Ryan Blount

Senior Manager, Facilities Management, Power Operations & Transmission | Cumberland City, Tenn.

In the summertime, there is no seemingly end to the tasks a homeowner must grapple with: housecleaning, mowing, weeding, trimming, pruning. With autumn coming up and leaves falling, there will be even more to do: raking, planting, mulching, gutter cleaning, winter-proofing, etc. At this time of year, it’s worth taking a moment to consider the maintenance and upkeep of TVA’s facilities. Keeping up one’s household is a chore; maintaining over 600 facilities is a daunting task.

That’s part of what keeps Ryan Blount constantly busy. As senior manager of the Facilities Management, Power Operations and Transmission group, he leads the team that is responsible for the maintenance and cleaning of TVA’s buildings and grounds. The group maintains grounds for 12 fossil sites, 15 gas sites, over 600 substations, 49 dam reservations, 26 sites with public recreation areas, four flood control pump areas, seven dewatering areas and 14 flood control projects.

Boots on the Ground

“People don’t realize how big TVA is until your job duties include maintaining all these facilities,” says Blount. “My first month on the job, I sounded like a broken record saying over and over, ‘I didn’t know we did that’.”

The team consists of 172 employees who are responsible for building maintenance, grounds maintenance and custodial services. Additionally, they hire approximately 60 part-time contractors during the growing season to help with vegetation management and to oversee contractors who are cleaning in remote areas.

“People think it’s just about mowing grass or cleaning restrooms, but the reality is, we are a very instrumental part of TVA’s success because of the many different things we do. A lot people haven’t heard of some of the services we provide,” says Blount. “These include the operations of TVA’s dewatering stations. Under the direction of TVA Public Outreach and Support and with coordination of the states’ wildlife management groups, our team will help control water levels and move water from one area to another based on what’s needed for agriculture and wildlife. We are ‘the boots on the ground’ for multiple TVA organizations and we are proud to be part of so many different services that TVA provides for the public.”

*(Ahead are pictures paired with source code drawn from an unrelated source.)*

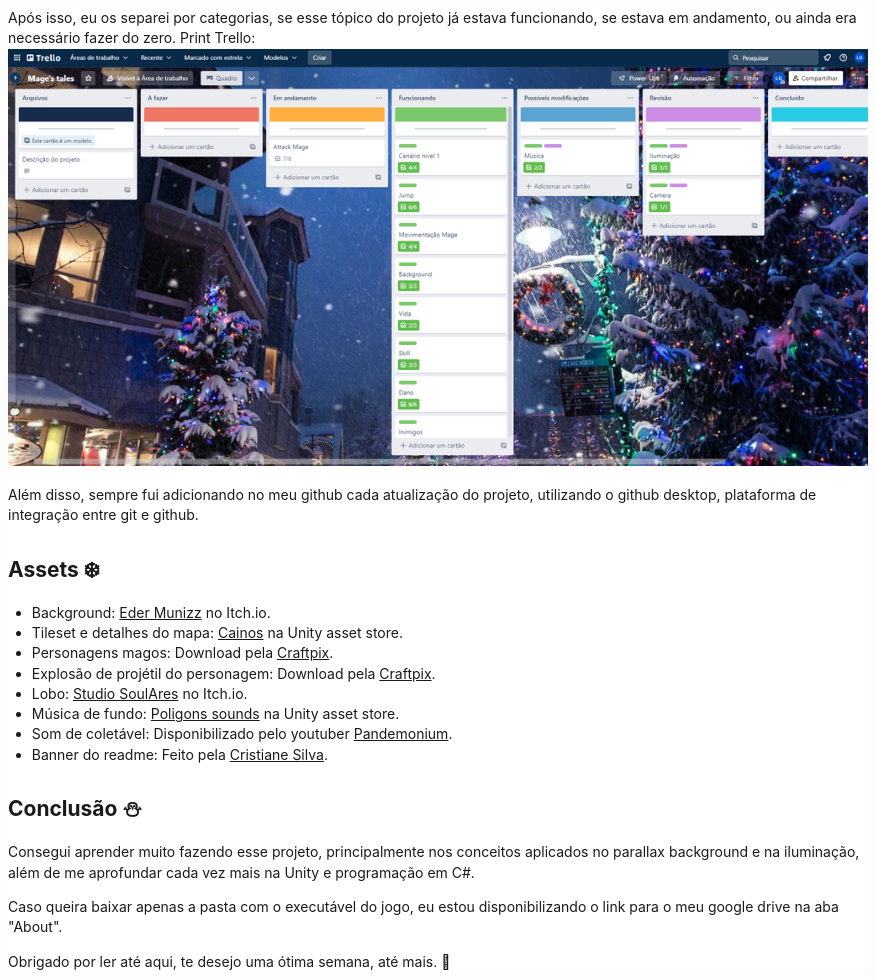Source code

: Após isso, eu os separei por categorias, se esse tópico do projeto já estava funcionando, se estava em andamento, ou ainda era necessário fazer do zero.
Print Trello: ![](ReadmeFiles/Print2_Trello.png)

Além disso, sempre fui adicionando no meu github cada atualização do projeto, utilizando o github desktop, plataforma de integração entre git e github.

## Assets :snowflake:
- Background: [Eder Munizz](https://edermunizz.itch.io/free-pixel-art-forest) no Itch.io.
- Tileset e detalhes do mapa: [Cainos](https://assetstore.unity.com/packages/2d/environments/pixel-art-platformer-village-props-166114) na Unity asset store.
- Personagens magos: Download pela [Craftpix](https://craftpix.net/freebies/free-wizard-sprite-sheets-pixel-art/?num=3&count=48&sq=mage%20light&pos=5).
- Explosão de projétil do personagem: Download pela [Craftpix](https://craftpix.net/freebies/free-animated-explosion-sprite-pack/?num=1&count=46&sq=explosion&pos=5).
- Lobo: [Studio SoulAres](https://itch.io/queue/c/1277062/moonroar-asset-series?game_id=874102) no Itch.io.
- Música de fundo: [Poligons sounds](https://assetstore.unity.com/packages/audio/music/casual-kingdom-world-sounds-free-136406) na Unity asset store.
- Som de coletável: Disponibilizado pelo youtuber [Pandemonium](https://www.youtube.com/watch?v=7e6GJtm3FU4&t=864s).
- Banner do readme: Feito pela [Cristiane Silva](https://www.linkedin.com/in/cristianescs/).

## Conclusão :snowman:

Consegui aprender muito fazendo esse projeto, principalmente nos conceitos aplicados no parallax background e na iluminação, além de me aprofundar cada vez mais na Unity e programação em C#.

Caso queira baixar apenas a pasta com o executável do jogo, eu estou disponibilizando o link para o meu google drive na aba "About".

Obrigado por ler até aqui, te desejo uma ótima semana, até mais. :wave:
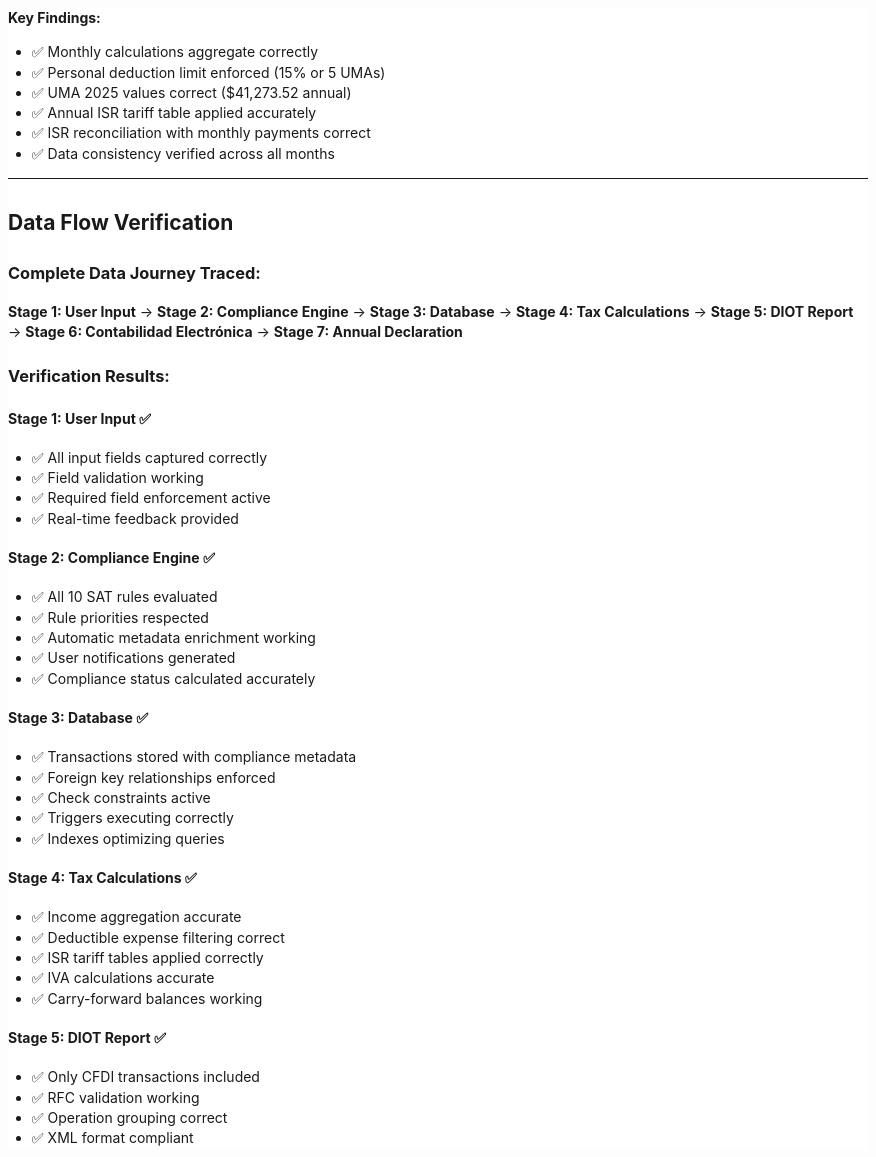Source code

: **Key Findings:**
- ✅ Monthly calculations aggregate correctly
- ✅ Personal deduction limit enforced (15% or 5 UMAs)
- ✅ UMA 2025 values correct ($41,273.52 annual)
- ✅ Annual ISR tariff table applied accurately
- ✅ ISR reconciliation with monthly payments correct
- ✅ Data consistency verified across all months

---

## Data Flow Verification

### Complete Data Journey Traced:

**Stage 1: User Input** → **Stage 2: Compliance Engine** → **Stage 3: Database** → **Stage 4: Tax Calculations** → **Stage 5: DIOT Report** → **Stage 6: Contabilidad Electrónica** → **Stage 7: Annual Declaration**

### Verification Results:

#### Stage 1: User Input ✅
- ✅ All input fields captured correctly
- ✅ Field validation working
- ✅ Required field enforcement active
- ✅ Real-time feedback provided

#### Stage 2: Compliance Engine ✅
- ✅ All 10 SAT rules evaluated
- ✅ Rule priorities respected
- ✅ Automatic metadata enrichment working
- ✅ User notifications generated
- ✅ Compliance status calculated accurately

#### Stage 3: Database ✅
- ✅ Transactions stored with compliance metadata
- ✅ Foreign key relationships enforced
- ✅ Check constraints active
- ✅ Triggers executing correctly
- ✅ Indexes optimizing queries

#### Stage 4: Tax Calculations ✅
- ✅ Income aggregation accurate
- ✅ Deductible expense filtering correct
- ✅ ISR tariff tables applied correctly
- ✅ IVA calculations accurate
- ✅ Carry-forward balances working

#### Stage 5: DIOT Report ✅
- ✅ Only CFDI transactions included
- ✅ RFC validation working
- ✅ Operation grouping correct
- ✅ XML format compliant
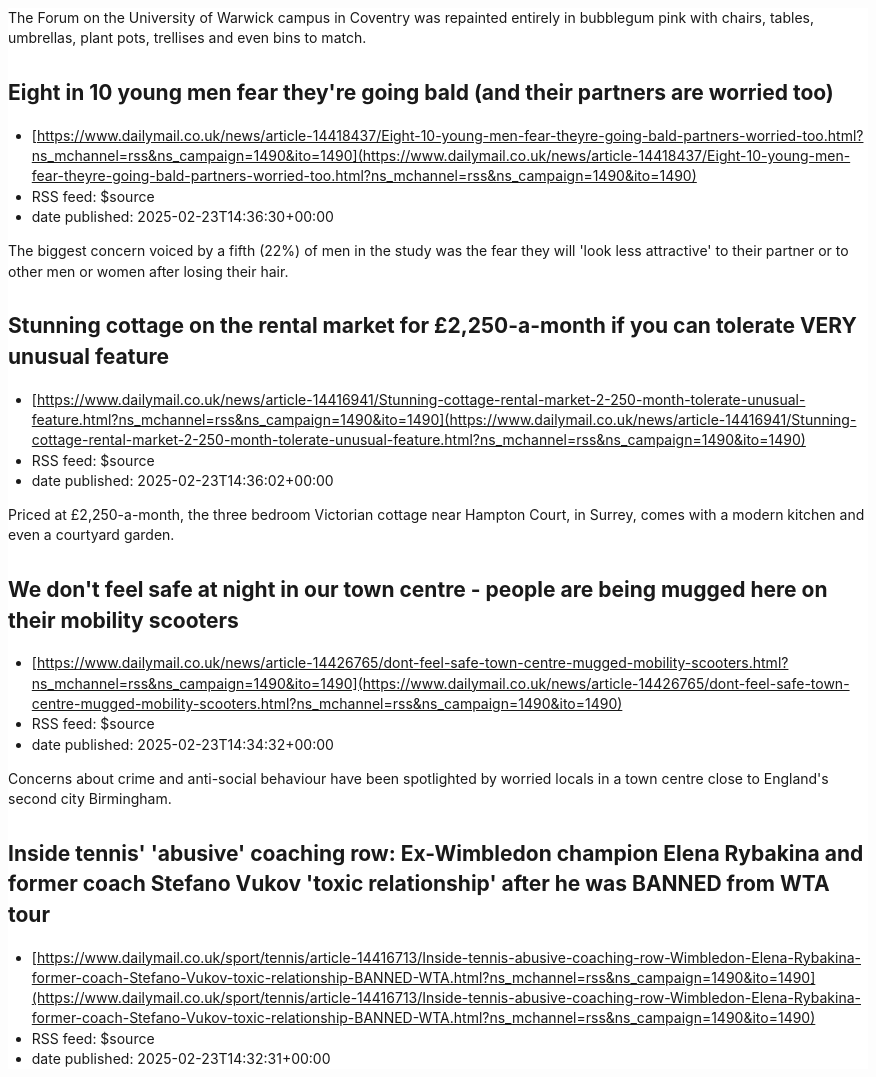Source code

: The Forum on the University of Warwick campus in Coventry was repainted entirely in bubblegum pink with chairs, tables, umbrellas, plant pots, trellises and even bins to match.

## Eight in 10 young men fear they're going bald (and their partners are worried too)
 - [https://www.dailymail.co.uk/news/article-14418437/Eight-10-young-men-fear-theyre-going-bald-partners-worried-too.html?ns_mchannel=rss&ns_campaign=1490&ito=1490](https://www.dailymail.co.uk/news/article-14418437/Eight-10-young-men-fear-theyre-going-bald-partners-worried-too.html?ns_mchannel=rss&ns_campaign=1490&ito=1490)
 - RSS feed: $source
 - date published: 2025-02-23T14:36:30+00:00

The biggest concern voiced by a fifth (22%) of men in the study was the fear they will 'look less attractive' to their partner or to other men or women after losing their hair.

## Stunning cottage on the rental market for £2,250-a-month if you can tolerate VERY unusual feature
 - [https://www.dailymail.co.uk/news/article-14416941/Stunning-cottage-rental-market-2-250-month-tolerate-unusual-feature.html?ns_mchannel=rss&ns_campaign=1490&ito=1490](https://www.dailymail.co.uk/news/article-14416941/Stunning-cottage-rental-market-2-250-month-tolerate-unusual-feature.html?ns_mchannel=rss&ns_campaign=1490&ito=1490)
 - RSS feed: $source
 - date published: 2025-02-23T14:36:02+00:00

Priced at £2,250-a-month, the three bedroom Victorian cottage near Hampton Court, in Surrey, comes with a modern kitchen and even a courtyard garden.

## We don't feel safe at night in our town centre - people are being mugged here on their mobility scooters
 - [https://www.dailymail.co.uk/news/article-14426765/dont-feel-safe-town-centre-mugged-mobility-scooters.html?ns_mchannel=rss&ns_campaign=1490&ito=1490](https://www.dailymail.co.uk/news/article-14426765/dont-feel-safe-town-centre-mugged-mobility-scooters.html?ns_mchannel=rss&ns_campaign=1490&ito=1490)
 - RSS feed: $source
 - date published: 2025-02-23T14:34:32+00:00

Concerns about crime and anti-social behaviour have been spotlighted by worried locals in a town centre close to England's second city Birmingham.

## Inside tennis' 'abusive' coaching row: Ex-Wimbledon champion Elena Rybakina and former coach Stefano Vukov 'toxic relationship' after he was BANNED from WTA tour
 - [https://www.dailymail.co.uk/sport/tennis/article-14416713/Inside-tennis-abusive-coaching-row-Wimbledon-Elena-Rybakina-former-coach-Stefano-Vukov-toxic-relationship-BANNED-WTA.html?ns_mchannel=rss&ns_campaign=1490&ito=1490](https://www.dailymail.co.uk/sport/tennis/article-14416713/Inside-tennis-abusive-coaching-row-Wimbledon-Elena-Rybakina-former-coach-Stefano-Vukov-toxic-relationship-BANNED-WTA.html?ns_mchannel=rss&ns_campaign=1490&ito=1490)
 - RSS feed: $source
 - date published: 2025-02-23T14:32:31+00:00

Blount has been with TVA for 12 years, having starting in Procurement and Materials Management. He’s a second generation TVA employee; his father started working at TVA as a teenager and eventually retired from the company. Blount credits his dad with encouraging and mentoring him.

Living Stewardship

“I feel that my work aligns with stewardship in a lot of different areas, but the most important is ensuring that the people I lead understand the impact with the work they perform,” he explains. “We’re responsible for the upkeep of TVA’s buildings and grounds, so our work has a direct influence on stewardship and the public image of TVA.”

An avid outdoorsman and family man, Blount lives in Clarksville, Tennessee, with his wife and three children. He is very active in his community serving as a school board director of a private school and working with the youth group at his church. Having grown up in Kingston, Tennessee, he is familiar with how TVA stewardship affects communities throughout the Tennessee Valley.

With his group responsible for maintenance at hundreds of sites, he spends a lot of time on the road. “We have 35 maintenance bases throughout the Valley, and I feel it is very important to visit them as often as I can,” he says. “I enjoy seeing our team members take pride in their work and communicating my appreciation for how their work makes life better for our employees, contractors and the public.”

Blount knows his team’s duties are essential to the very existence of TVA.

“We are responsible for activities that are critical to the integrity of TVA’s infrastructure,” he concludes. “We understand our influence on the public perception of TVA. I want to stay focused on continuing to make that perception better and better.”